_Consigna 1_:
Copia el fragmento sobre la depresión laboral entre "Cuando te preguntan" y "para un cambio.", ambos incluidos, y sustituye "sobreviviendo" por "aguantando".
_Consigna 2_:
Escribe la continuación del artículo sobre la depresión laboral a partir de su última oración.

_Fragmento seleccionado_:
Por Massiel Reyes Leconte
Hay trabajos donde uno se siente útil, valorado, con propósito. Y hay otros… donde el mayor logro del día es no lanzar la computadora por la ventana.
Si últimamente has desarrollado una relación de odio pasivo con tu escritorio, si suspiras mirando el reloj a las 9:07 a.m. y piensas “¿cómo es posible que aún falten ocho horas?”, felicidades: estás experimentando los primeros síntomas de la depresión laboral, esa mezcla entre cansancio, frustración y ganas de desaparecer por una temporada “sin goce de sueldo”.
No hace falta un diagnóstico clínico para saberlo: cuando el cuerpo llega arrastrándose al trabajo y el alma se queda en casa viendo series, algo no anda bien.
De repente, el café ya no levanta. Las reuniones parecen capítulos de una serie que nunca termina. Tu jefe repite las mismas frases motivacionales y tú solo piensas:
“Si la motivación fuera dinero, aquí todos estaríamos quebrados.”
Y ahí estás tú, fingiendo interés mientras por dentro ensayas tu discurso de renuncia entre PowerPoints y planillas de Excel.
Tu sonrisa de oficina se activa solo por reflejo, como el Wi-Fi.
El olor del comedor te genera respuestas emocionales negativas.
Tus frases más usadas son: “¿Qué día es hoy?” "¿Falta mucho pal' cobro? ¿Cuanto faltan pa' la 5:00pm?
Cuando te preguntan “¿cómo estás?”, respondes “aquí… sobreviviendo”.
Y empiezas a pensar que el sonido de las notificaciones del correo debería venir con advertencia sanitaria.
Si te sientes identificado, tranquilo, no estás roto. Estás listo para un cambio.
Nos enseñaron que hay que aguantar. Que “el trabajo es el trabajo” y que la estabilidad es lo más importante. Pero seamos honestos: ¿de qué sirve la estabilidad si lo que está estable es tu ansiedad?
Renunciar no es rendirse. Es reconocer que mereces estar donde no tengas que usar tu energía vital solo para no explotar.

(Registros guardados)
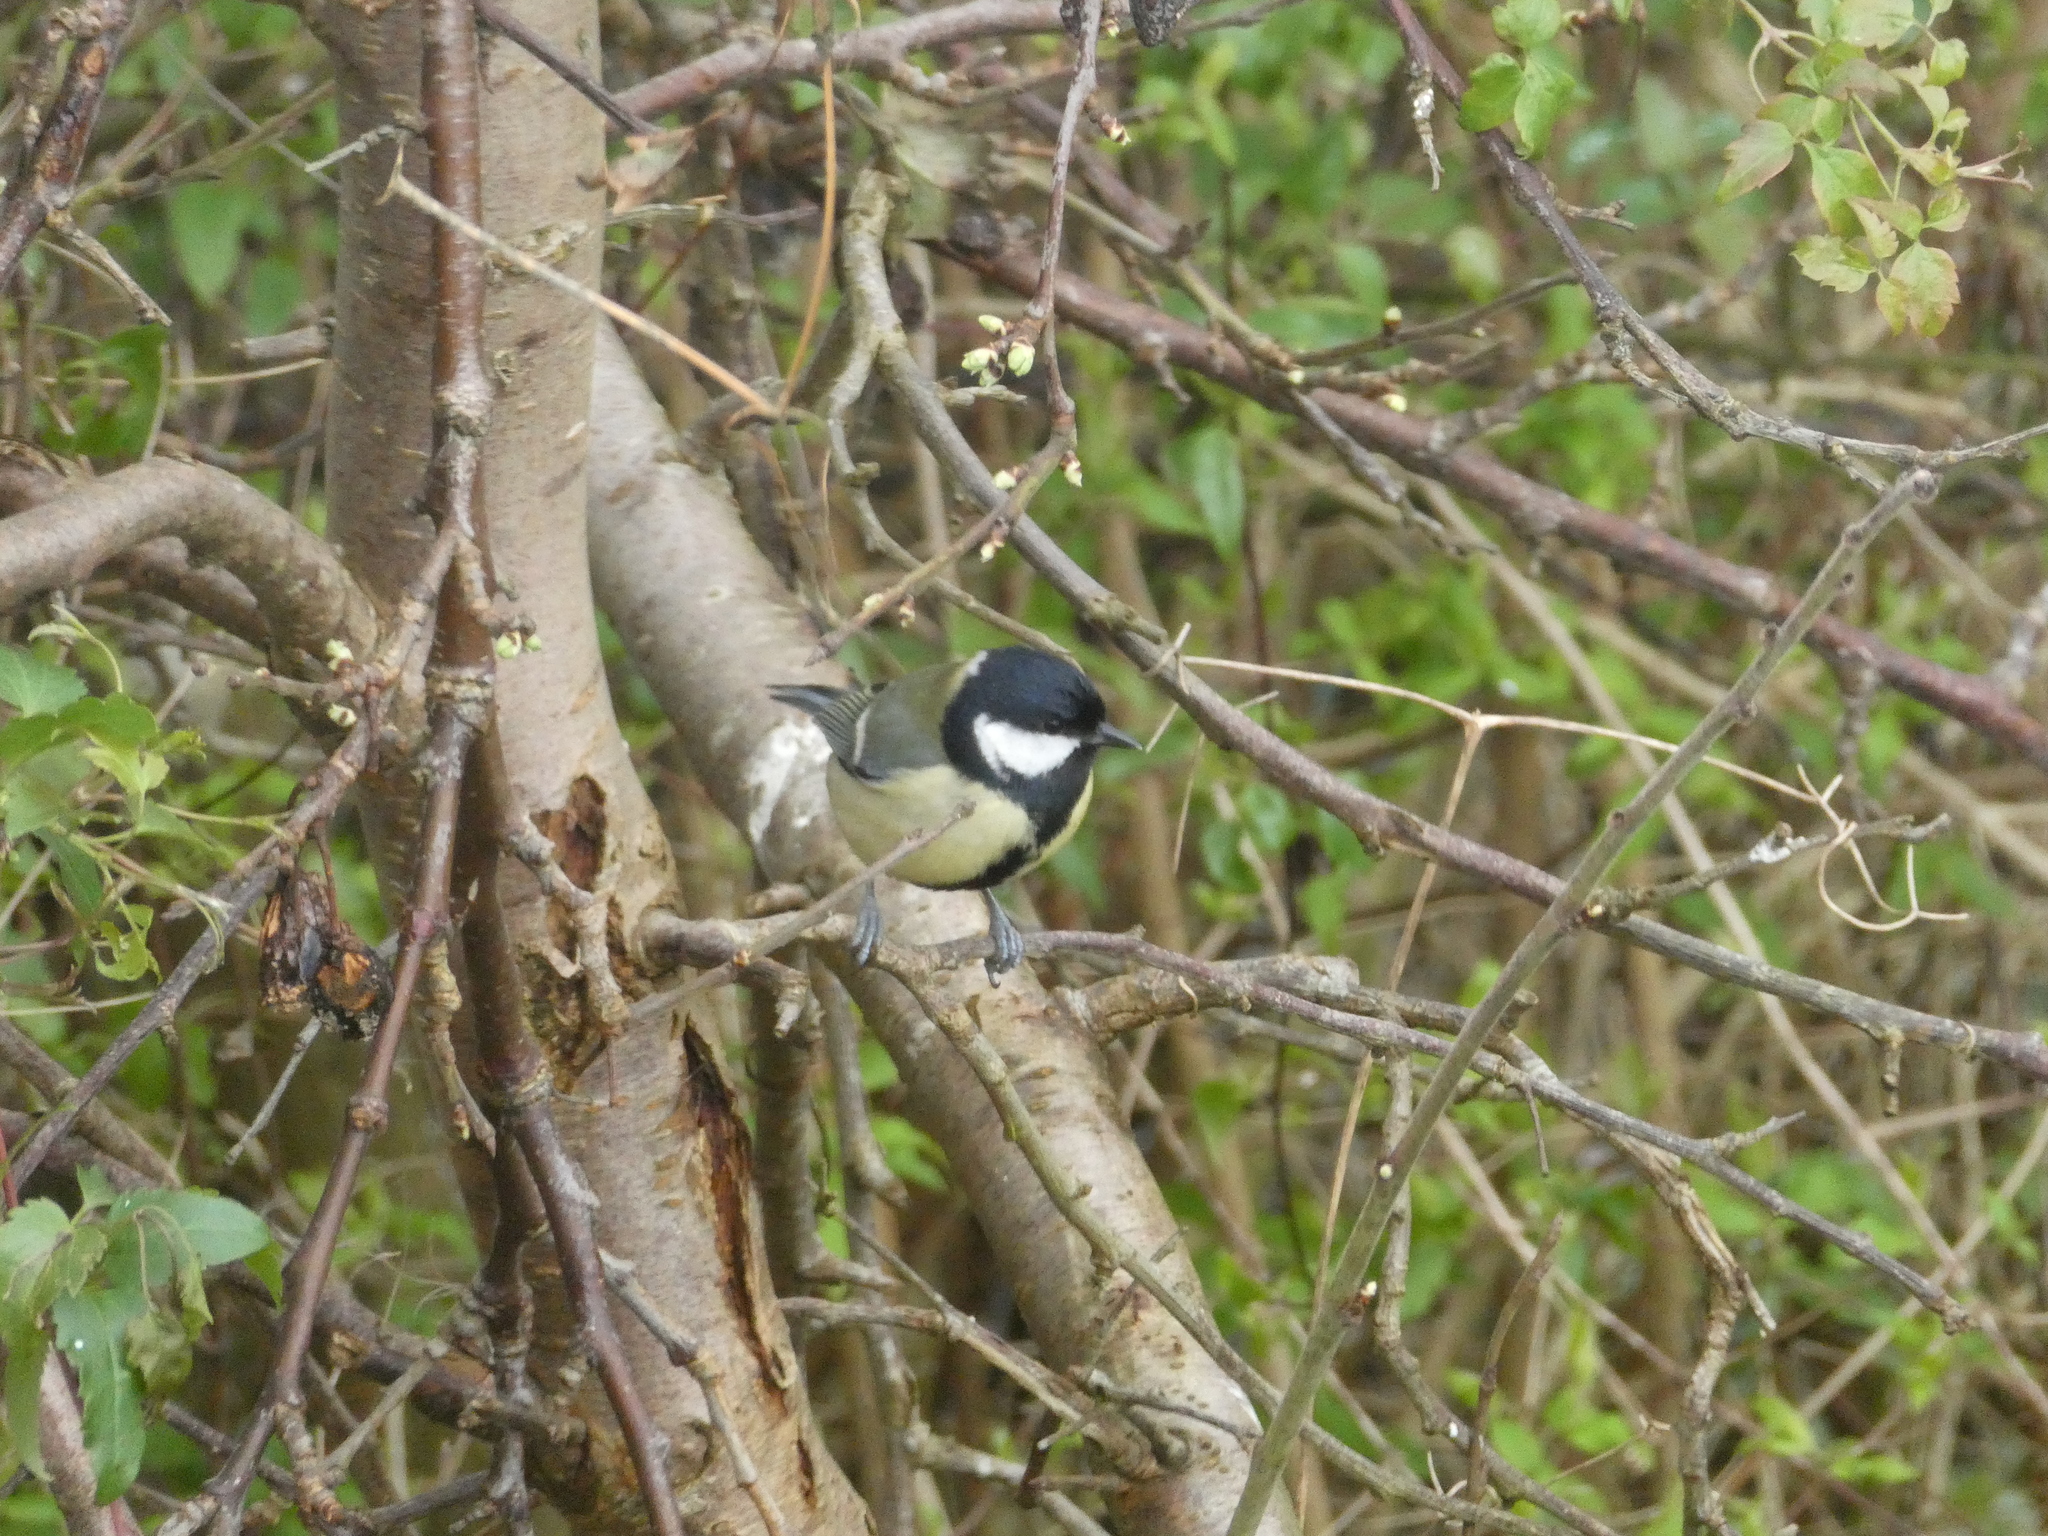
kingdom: Animalia
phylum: Chordata
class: Aves
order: Passeriformes
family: Paridae
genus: Parus
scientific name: Parus major
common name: Great tit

_Respuesta 1_:
Cuando te preguntan “¿cómo estás?”, respondes “aquí… aguantando”.
Y empiezas a pensar que el sonido de las notificaciones del correo debería venir con advertencia sanitaria.
Si te sientes identificado, tranquilo, no estás roto. Estás listo para un cambio.

_Respuesta 2_:
A veces el cuerpo grita lo que el correo no se atreve a decir:
“Ya no puedo con esto.”
Y está bien. Se vale cerrar etapas, archivar capítulos, y hasta dejar plantado al estrés con una carta de renuncia en la mano.
Una vez que te atreves a soltar, pasa algo curioso: El aire se siente más liviano.
El lunes deja de ser una amenaza Y hasta el café vuelve a saber rico. No, no es magia. Es paz. Y esa no la venden en Recursos Humanos.
La depresión laboral no es flojera ni drama: es un grito silencioso de agotamiento. Es lo que pasa cuando damos más de lo que tenemos, durante demasiado tiempo, en un entorno donde lo emocional se ignora “porque hay que cumplir”.
Por eso, si el trabajo ya no te suma, no esperes a que te reste la salud.
El cambio puede asustar, pero quedarse donde no floreces termina marchitándote.
Así que, si estás dudando entre otro lunes gris o una nueva historia, recuerda:
No todo lo que se pierde es un empleo.
A veces "perder" el trabajo es la forma más elegante de ganarte a ti mismo.
El cambio puede doler… pero quedarse donde no hay vida, duele más.
Así que, antes de tomar otro café o mandar otro correo con cara de “estoy bien”, hazte la pregunta clave: “¿Esto me suma o me apaga?”
Si la respuesta es “me apaga”, ya sabes lo que toca: encenderte tú.